Assignment: Starting at the line below that contains "Andy Taylor", print each line through the end of the records exactly as it appears.

Entries shown:
= = = = =

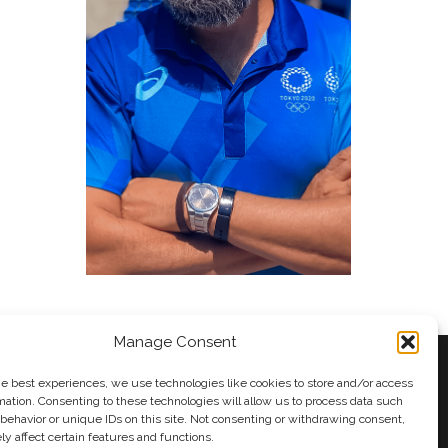
Manage Consent
he best experiences, we use technologies like cookies to store and/or access
mation. Consenting to these technologies will allow us to process data such
behavior or unique IDs on this site. Not consenting or withdrawing consent,
y
Andy Taylor
y affect certain features and functions.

= = = = =

Task answer:
Andy Taylor
y affect certain features and functions.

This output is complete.